You may want to use a plugin that depends on a library that GroundWork Monitor does not supply with the GDMA. For Windows systems, this is not usually the case, since though one could characterize a .dll file as a dependency, most Windows plugins are either VBScript (executed by cscript.exe), PowerShell (executed by powershell.exe) or Windows .bat batch files (executed by cmd.exe). If you need to download a .dll file to Windows, you should simply add it as you would a plugin, and it will be copied to the libexec subdirectory of the GDMA, where it will be available for the plugin.

If you are using the UNIX GDMA (Linux, Solaris or AIX), you may have access to the library you need. If you have this library (typically, one or more .so files) available, you can transfer it to the GDMA host into the groundwork/common/lib directory. Simply perform the above procedure, uploading the dependency files first, choosing platform and architecture as you would for the plugin. Then, when you have the library (or libraries) uploaded, upload the plugin, selecting the libraries in the dependency screen.

In this example, the test001.so library is needed by the new check_my_app plugin. Selecting the dependency when the plugin is loaded identifies test001.so as a dependency, which goes to the groundwork/common/lib directory, and check_my_app as a plugin, which gets placed in the groundwork/nagios/libexec directory.

If you update an existing plugin, the new version will simply overwrite the old. No special action will be taken to preserve the original plugin.

Plugins are downloaded only as needed. The system will check to see if the plugins are new, and have a different ND5 sum prior to downloading, so there is no downside to keeping a large number of plugins and dependencies on the GroundWork server.

You may remove a plugin or dependency (or several at once) at any time from the Manage Plugins screen, by selecting the files to be removed and clicking the X button.

3.0 Working with PowerShell

The GDMA for Windows can be used to run Windows PowerShell Commandlets, or small PowerShell programs that you write or modify to return results that can be interpreted as status and performance data by GroundWork Monitor. Especially in 64-bit environments, this is quite a powerful way to monitor your Windows systems.

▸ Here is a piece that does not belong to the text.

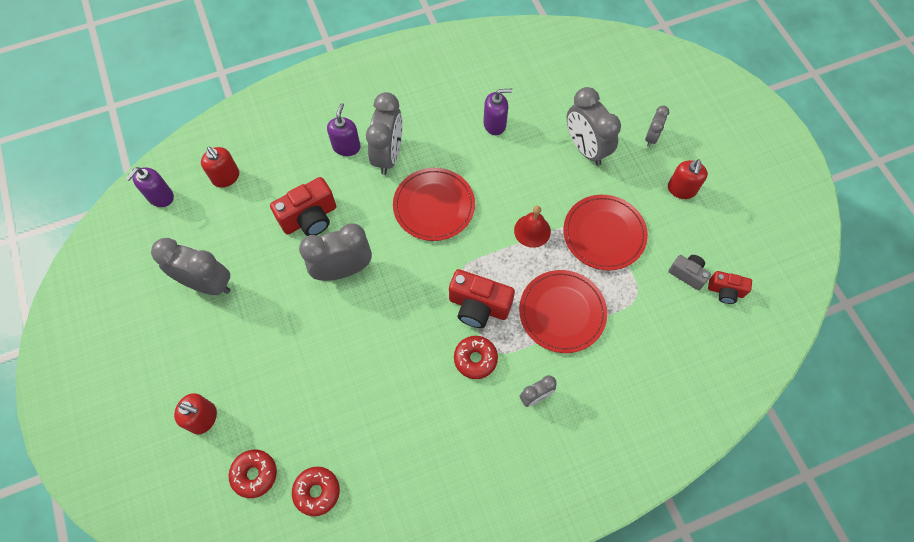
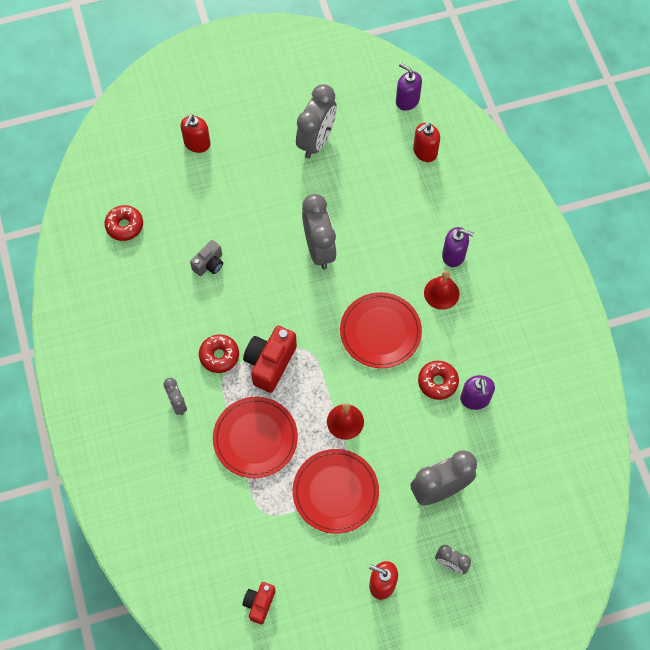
camera: 95 degrees right, 0 degrees up
red donut [229,449,277,498] -> red donut moved to [418,361,459,400]
red camera [270,177,336,236] -> none
grey clock [366,92,403,175] -> red bell [424,271,459,310]
grey camera [668,255,711,290] -> grey camera moved to [190,240,223,276]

GroundWork Monitor (6.4 and later) and GDMA (2.2.1 and later) come with some sample PowerShell scripts that leverage commandlets to check some otherwise difficult-to-access data about 64-bit Windows systems. This section will take you through getting GDMA set up to run these examples.

Installing PowerShell

Before you can run the PowerShell plugins, you must have PowerShell installed and working on your Windows system. Please see http://technet.microsoft.com/en-us/library/ee692944.aspx for information on getting PowerShell running.

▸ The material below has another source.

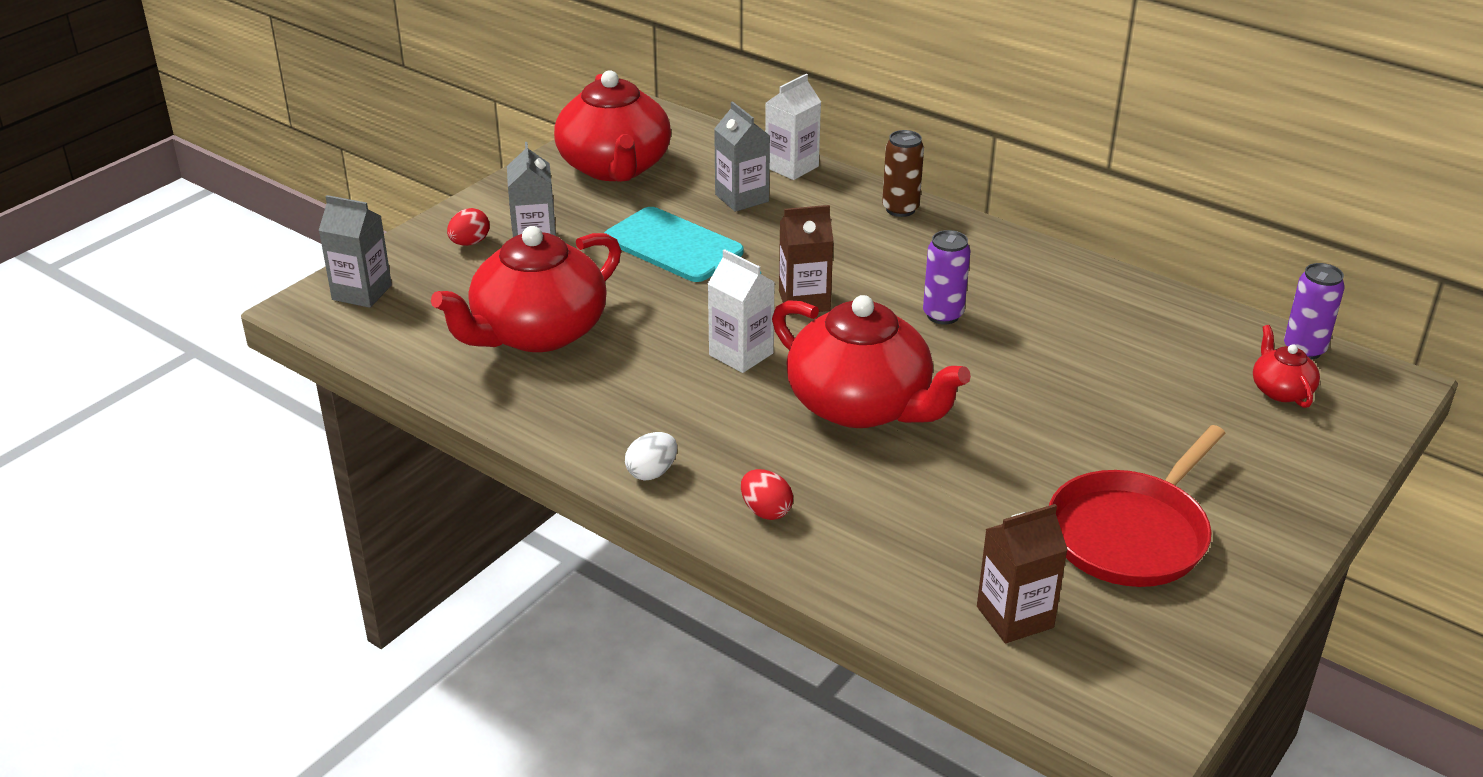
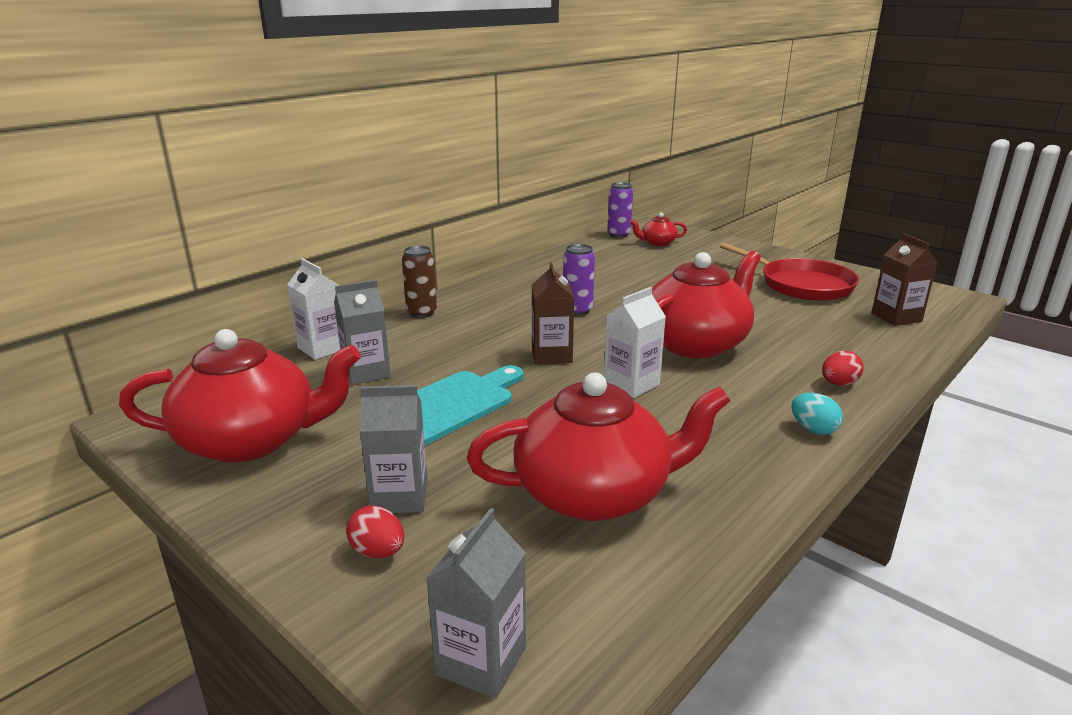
camera: 85 degrees left, 10 degrees down
red teapot [431,226,621,352] -> red teapot turned 60 degrees counterclockwise [467,373,730,521]
white egg [625,432,677,481] -> turquoise egg [791,393,843,435]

In particular you MUST enable PowerShell to run scripts. To do this, launch each version of the PowerShell interpreter on your system (both the 64 bit Windows PowerShell and the 32-bit Windows PowerShell (x86)), and type:

Set-ExecutionPolicy RemoteSigned
Loading Example Profile

You will notice a new GDMA profile; the host profile gdma-22-windows-host.xml contains the service profile gdma-22-powershell, which in turn contains three services:

  • gdma_22_powershell_getcluster: A plugin to get the status of a Microsoft cluster server, if it is installed
  • gdma_22_powershell_getcounter: A generic plugin that gets any perf counter, but must be modified before it will be useful
  • gdma_22_powershell_getwmi: An example of calling a WMI counter (CPU in this case) from a PowerShell script
    The modification of these example scripts in to more useful or specific uses is ongoing at GroundWork, and will doubtless be the source for many more profiles. For the moment, however, these are a starting point. To get these examples loaded:
    1. Go to Configuration > Profiles > Profile Importer.
    2. Select gdma-22-windows-host.xml from the list.
    3. Click Import. This will result in a host profile, which you can then apply to a host. Make this the host on which you have installed and enabled PowerShell previously. Once you commit, and build externals these services will be active. Of course, it's normal not to have OK status on an un-configured service, so gdma_22_powershell_getcounter will be in warning until you modify the plugin and give it something to monitor. Also, unless you have Microsoft Cluster Server loaded on the host, you will not get logical output from gdma_22_powershell_getcluster.
      The service externals are not generic, and may need to be modified to work with your system.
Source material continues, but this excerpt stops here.